Source passage:
“Americans don’t do grand strategy.”
(Oliver Franks, British Ambassador to the United States, 1953)
From the outset of his new work, GRAND IMPROVISATION: AMERICA CONFRONTS THE BRITISH SUPER POWER, 1945-1957 Derek Leebaert puts forth the premise that the idea that the British were about to liquidate their empire because of financial and military weakness after World War II was fallacious. Further, that the United States was fully prepared to assume the leadership of the west and would do so while creating an American led international order that we’ve lived with ever since was equally false. Leebaert’s conclusions are boldly stated as he reevaluates the historical community that for the most part has disagreed with his assumptions over the years. The author rests his case on assiduous research (just check the endnotes) and uncovering documents that have not been available or used previously. Leebaert argues his case very carefully that American foreign policy in the post war era was very improvisational as it tried to develop a consistent policy to confront what it perceived be a world-wide communist surge. Leebaert argues that it took at least until 1957 at the conclusion of the Suez Crisis for London to finally let go of their position as a first-rate power with a dominant empire, allowing the United States to fill the vacuum that it created. No matter how strong Leebaert believes his argument to be I would point out that events in India, Pakistan, Palestine, the Marshall Plan, the Truman Doctrine, the creation of NATO, and the American loan of $3.75 billion all of which occurred before 1948 should raise a few questions concerning his conclusions.
(British Prime Minister Winston Churchill)
Despite the assuredness with which Leebaert presents his case there are merits to his argument and the standard interpretation that has long been gospel deserves a rethinking. His thesis rests on a series of documents that he has uncovered. The most important of which is National Security Document 75 that was presented to President Truman on July 15, 1950. Leebaert contends that this 40-page analysis has never been seen by historians and its conclusions are extremely important. NSC 75’s purpose was to conduct an audit of the far-flung British Empire concentrating on its ability to meet its military commitments and determine how strong the United Kingdom really was, as men including John J. McCloy, Paul Nitze, David K. Bruce, and Lewis Douglas feared what would happen if the British Empire collapsed. All important agencies in the American government took part in this analysis; the CIA, the Pentagon, the Treasury and State Departments and reached some very interesting judgments. The document concluded that “the British Empire and Commonwealth” still had the capacity to meet its military obligations with an army of close to a million men. Leebaert argues that “there had been no retreat that anyone could categorize, in contrast to adjustment, and no need was expected for replacement. Nor could American energy and goodwill substitute for the British Empire’s experienced global presence. As for the need to vastly expand US forces overseas, that wasn’t necessary. Instead the United States should support its formidable ally, which included backing its reserve currency.” (234) For Leebaert this document alone changes years of Cold War historiography.

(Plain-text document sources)

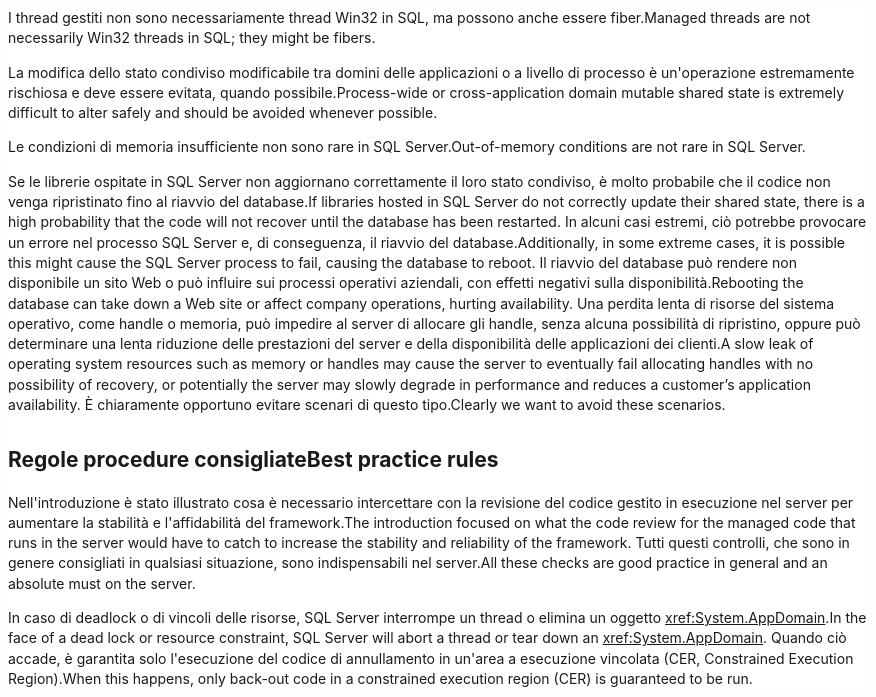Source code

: <span data-ttu-id="ff679-125">I thread gestiti non sono necessariamente thread Win32 in SQL, ma possono anche essere fiber.</span><span class="sxs-lookup"><span data-stu-id="ff679-125">Managed threads are not necessarily Win32 threads in SQL; they might be fibers.</span></span>

<span data-ttu-id="ff679-126">La modifica dello stato condiviso modificabile tra domini delle applicazioni o a livello di processo è un'operazione estremamente rischiosa e deve essere evitata, quando possibile.</span><span class="sxs-lookup"><span data-stu-id="ff679-126">Process-wide or cross-application domain mutable shared state is extremely difficult to alter safely and should be avoided whenever possible.</span></span>

<span data-ttu-id="ff679-127">Le condizioni di memoria insufficiente non sono rare in SQL Server.</span><span class="sxs-lookup"><span data-stu-id="ff679-127">Out-of-memory conditions are not rare in SQL Server.</span></span>

<span data-ttu-id="ff679-128">Se le librerie ospitate in SQL Server non aggiornano correttamente il loro stato condiviso, è molto probabile che il codice non venga ripristinato fino al riavvio del database.</span><span class="sxs-lookup"><span data-stu-id="ff679-128">If libraries hosted in SQL Server do not correctly update their shared state, there is a high probability that the code will not recover until the database has been restarted.</span></span>  <span data-ttu-id="ff679-129">In alcuni casi estremi, ciò potrebbe provocare un errore nel processo SQL Server e, di conseguenza, il riavvio del database.</span><span class="sxs-lookup"><span data-stu-id="ff679-129">Additionally, in some extreme cases, it is possible this might cause the SQL Server process to fail, causing the database to reboot.</span></span>  <span data-ttu-id="ff679-130">Il riavvio del database può rendere non disponibile un sito Web o può influire sui processi operativi aziendali, con effetti negativi sulla disponibilità.</span><span class="sxs-lookup"><span data-stu-id="ff679-130">Rebooting the database can take down a Web site or affect company operations, hurting availability.</span></span>  <span data-ttu-id="ff679-131">Una perdita lenta di risorse del sistema operativo, come handle o memoria, può impedire al server di allocare gli handle, senza alcuna possibilità di ripristino, oppure può determinare una lenta riduzione delle prestazioni del server e della disponibilità delle applicazioni dei clienti.</span><span class="sxs-lookup"><span data-stu-id="ff679-131">A slow leak of operating system resources such as memory or handles may cause the server to eventually fail allocating handles with no possibility of recovery, or potentially the server may slowly degrade in performance and reduces a customer’s application availability.</span></span>  <span data-ttu-id="ff679-132">È chiaramente opportuno evitare scenari di questo tipo.</span><span class="sxs-lookup"><span data-stu-id="ff679-132">Clearly we want to avoid these scenarios.</span></span>

## <a name="best-practice-rules"></a><span data-ttu-id="ff679-133">Regole procedure consigliate</span><span class="sxs-lookup"><span data-stu-id="ff679-133">Best practice rules</span></span>

<span data-ttu-id="ff679-134">Nell'introduzione è stato illustrato cosa è necessario intercettare con la revisione del codice gestito in esecuzione nel server per aumentare la stabilità e l'affidabilità del framework.</span><span class="sxs-lookup"><span data-stu-id="ff679-134">The introduction focused on what the code review for the managed code that runs in the server would have to catch to increase the stability and reliability of the framework.</span></span> <span data-ttu-id="ff679-135">Tutti questi controlli, che sono in genere consigliati in qualsiasi situazione, sono indispensabili nel server.</span><span class="sxs-lookup"><span data-stu-id="ff679-135">All these checks are good practice in general and an absolute must on the server.</span></span>

<span data-ttu-id="ff679-136">In caso di deadlock o di vincoli delle risorse, SQL Server interrompe un thread o elimina un oggetto <xref:System.AppDomain>.</span><span class="sxs-lookup"><span data-stu-id="ff679-136">In the face of a dead lock or resource constraint, SQL Server will abort a thread or tear down an <xref:System.AppDomain>.</span></span>  <span data-ttu-id="ff679-137">Quando ciò accade, è garantita solo l'esecuzione del codice di annullamento in un'area a esecuzione vincolata (CER, Constrained Execution Region).</span><span class="sxs-lookup"><span data-stu-id="ff679-137">When this happens, only back-out code in a constrained execution region (CER) is guaranteed to be run.</span></span>
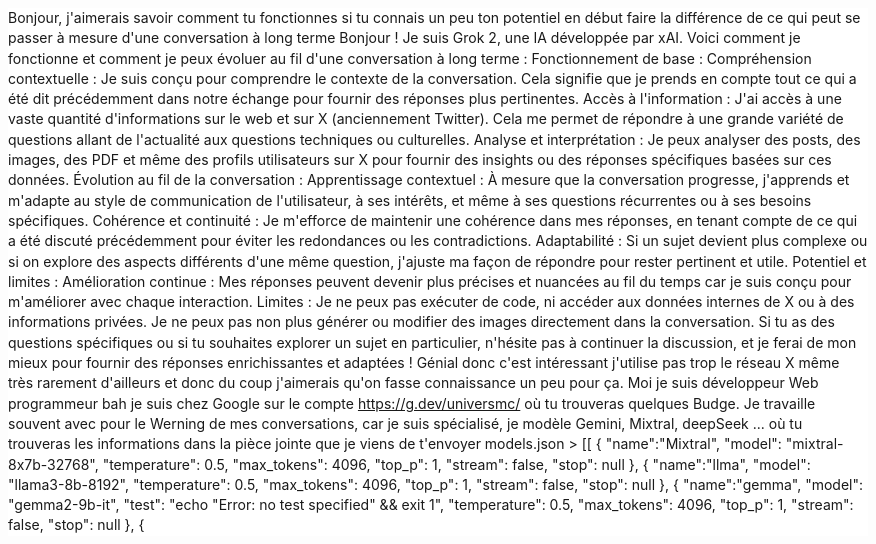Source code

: Bonjour, j'aimerais savoir comment tu fonctionnes si tu connais un peu ton potentiel en début faire la différence de ce qui peut se passer à mesure d'une conversation à long terme
Bonjour ! Je suis Grok 2, une IA développée par xAI. Voici comment je fonctionne et comment je peux évoluer au fil d'une conversation à long terme :
Fonctionnement de base :
Compréhension contextuelle : Je suis conçu pour comprendre le contexte de la conversation. Cela signifie que je prends en compte tout ce qui a été dit précédemment dans notre échange pour fournir des réponses plus pertinentes.
Accès à l'information : J'ai accès à une vaste quantité d'informations sur le web et sur X (anciennement Twitter). Cela me permet de répondre à une grande variété de questions allant de l'actualité aux questions techniques ou culturelles.
Analyse et interprétation : Je peux analyser des posts, des images, des PDF et même des profils utilisateurs sur X pour fournir des insights ou des réponses spécifiques basées sur ces données.
Évolution au fil de la conversation :
Apprentissage contextuel : À mesure que la conversation progresse, j'apprends et m'adapte au style de communication de l'utilisateur, à ses intérêts, et même à ses questions récurrentes ou à ses besoins spécifiques.
Cohérence et continuité : Je m'efforce de maintenir une cohérence dans mes réponses, en tenant compte de ce qui a été discuté précédemment pour éviter les redondances ou les contradictions.
Adaptabilité : Si un sujet devient plus complexe ou si on explore des aspects différents d'une même question, j'ajuste ma façon de répondre pour rester pertinent et utile.
Potentiel et limites :
Amélioration continue : Mes réponses peuvent devenir plus précises et nuancées au fil du temps car je suis conçu pour m'améliorer avec chaque interaction.
Limites : Je ne peux pas exécuter de code, ni accéder aux données internes de X ou à des informations privées. Je ne peux pas non plus générer ou modifier des images directement dans la conversation.
Si tu as des questions spécifiques ou si tu souhaites explorer un sujet en particulier, n'hésite pas à continuer la discussion, et je ferai de mon mieux pour fournir des réponses enrichissantes et adaptées !
Génial donc c'est intéressant j'utilise pas trop le réseau X même très rarement d'ailleurs et donc du coup j'aimerais qu'on fasse connaissance un peu pour ça. Moi je suis développeur Web programmeur bah je suis chez Google sur le compte https://g.dev/universmc/ où tu trouveras quelques Budge. Je travaille souvent avec pour le Werning de mes conversations, car je suis spécialisé, je modèle Gemini, Mixtral, deepSeek ... où tu trouveras les informations dans la pièce jointe que je viens de t'envoyer models.json > [[
{
    "name":"Mixtral",
    "model": "mixtral-8x7b-32768",
    "temperature": 0.5,
    "max_tokens": 4096,
    "top_p": 1,
    "stream": false,
    "stop": null
},
{
"name":"llma",
    "model": "llama3-8b-8192",
    "temperature": 0.5,
    "max_tokens": 4096,
    "top_p": 1,
    "stream": false,
    "stop": null
},
{
    "name":"gemma",
    "model": "gemma2-9b-it",
    "test": "echo "Error: no test specified" && exit 1",
    "temperature": 0.5,
    "max_tokens": 4096,
    "top_p": 1,
    "stream": false,
    "stop": null
},
{
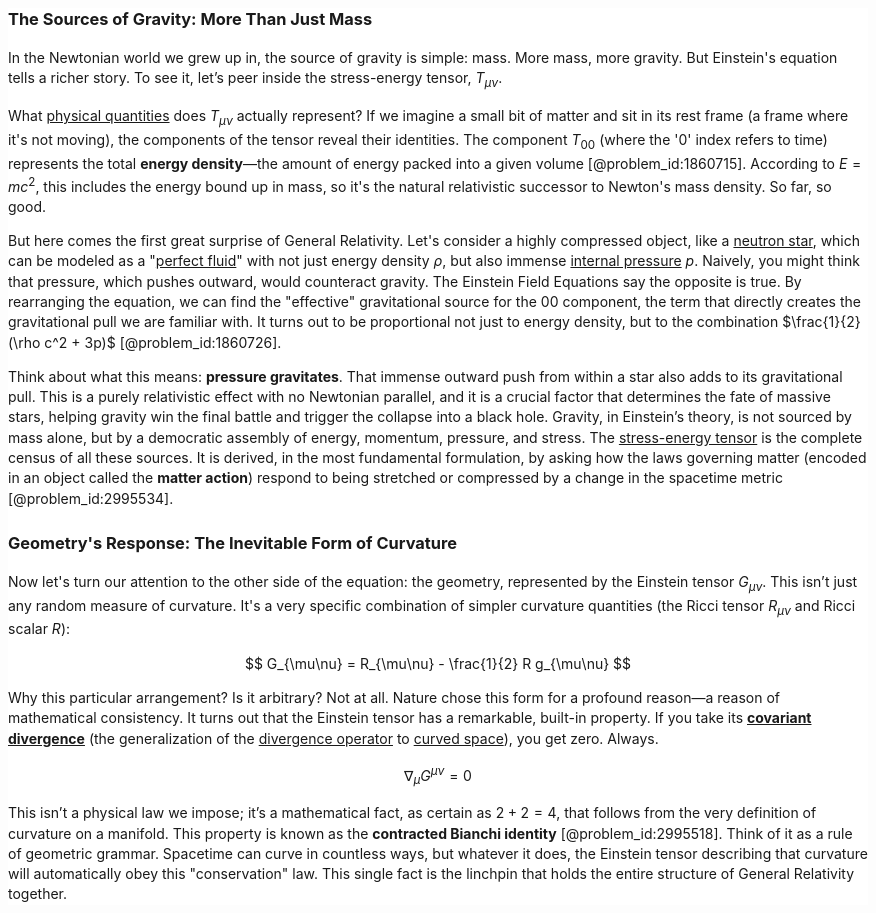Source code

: ### The Sources of Gravity: More Than Just Mass

In the Newtonian world we grew up in, the source of gravity is simple: mass. More mass, more gravity. But Einstein's equation tells a richer story. To see it, let’s peer inside the stress-energy tensor, $T_{\mu\nu}$.

What [physical quantities](@article_id:176901) does $T_{\mu\nu}$ actually represent? If we imagine a small bit of matter and sit in its rest frame (a frame where it's not moving), the components of the tensor reveal their identities. The component $T_{00}$ (where the '0' index refers to time) represents the total **energy density**—the amount of energy packed into a given volume [@problem_id:1860715]. According to $E=mc^2$, this includes the energy bound up in mass, so it's the natural relativistic successor to Newton's mass density. So far, so good.

But here comes the first great surprise of General Relativity. Let's consider a highly compressed object, like a [neutron star](@article_id:146765), which can be modeled as a "[perfect fluid](@article_id:161415)" with not just energy density $\rho$, but also immense [internal pressure](@article_id:153202) $p$. Naively, you might think that pressure, which pushes outward, would counteract gravity. The Einstein Field Equations say the opposite is true. By rearranging the equation, we can find the "effective" gravitational source for the $00$ component, the term that directly creates the gravitational pull we are familiar with. It turns out to be proportional not just to energy density, but to the combination $\frac{1}{2}(\rho c^2 + 3p)$ [@problem_id:1860726].

Think about what this means: **pressure gravitates**. That immense outward push from within a star also adds to its gravitational pull. This is a purely relativistic effect with no Newtonian parallel, and it is a crucial factor that determines the fate of massive stars, helping gravity win the final battle and trigger the collapse into a black hole. Gravity, in Einstein’s theory, is not sourced by mass alone, but by a democratic assembly of energy, momentum, pressure, and stress. The [stress-energy tensor](@article_id:146050) is the complete census of all these sources. It is derived, in the most fundamental formulation, by asking how the laws governing matter (encoded in an object called the **matter action**) respond to being stretched or compressed by a change in the spacetime metric [@problem_id:2995534].

### Geometry's Response: The Inevitable Form of Curvature

Now let's turn our attention to the other side of the equation: the geometry, represented by the Einstein tensor $G_{\mu\nu}$. This isn’t just any random measure of curvature. It's a very specific combination of simpler curvature quantities (the Ricci tensor $R_{\mu\nu}$ and Ricci scalar $R$):

$$
G_{\mu\nu} = R_{\mu\nu} - \frac{1}{2} R g_{\mu\nu}
$$

Why this particular arrangement? Is it arbitrary? Not at all. Nature chose this form for a profound reason—a reason of mathematical consistency. It turns out that the Einstein tensor has a remarkable, built-in property. If you take its **[covariant divergence](@article_id:274545)** (the generalization of the [divergence operator](@article_id:265481) to [curved space](@article_id:157539)), you get zero. Always.

$$
\nabla_\mu G^{\mu\nu} = 0
$$

This isn’t a physical law we impose; it’s a mathematical fact, as certain as $2+2=4$, that follows from the very definition of curvature on a manifold. This property is known as the **contracted Bianchi identity** [@problem_id:2995518]. Think of it as a rule of geometric grammar. Spacetime can curve in countless ways, but whatever it does, the Einstein tensor describing that curvature will automatically obey this "conservation" law. This single fact is the linchpin that holds the entire structure of General Relativity together.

Questions on the material:
1. In the book review, why was NSC 75 commissioned to audit the British Empire? Answer in one to three sentences.
2. Extract the lines of the records from their start through the line containing "might be fibers.</span></span>", copying every line character for character, and omit the pictures.

Task results:
1. NSC 75 was meant to assess whether the British Empire could meet its military commitments and how strong the United Kingdom really was. It was undertaken because men including John J. McCloy, Paul Nitze, David K. Bruce, and Lewis Douglas feared what would happen if the British Empire collapsed.

2.
Source code

: <span data-ttu-id="ff679-125">I thread gestiti non sono necessariamente thread Win32 in SQL, ma possono anche essere fiber.</span><span class="sxs-lookup"><span data-stu-id="ff679-125">Managed threads are not necessarily Win32 threads in SQL; they might be fibers.</span></span>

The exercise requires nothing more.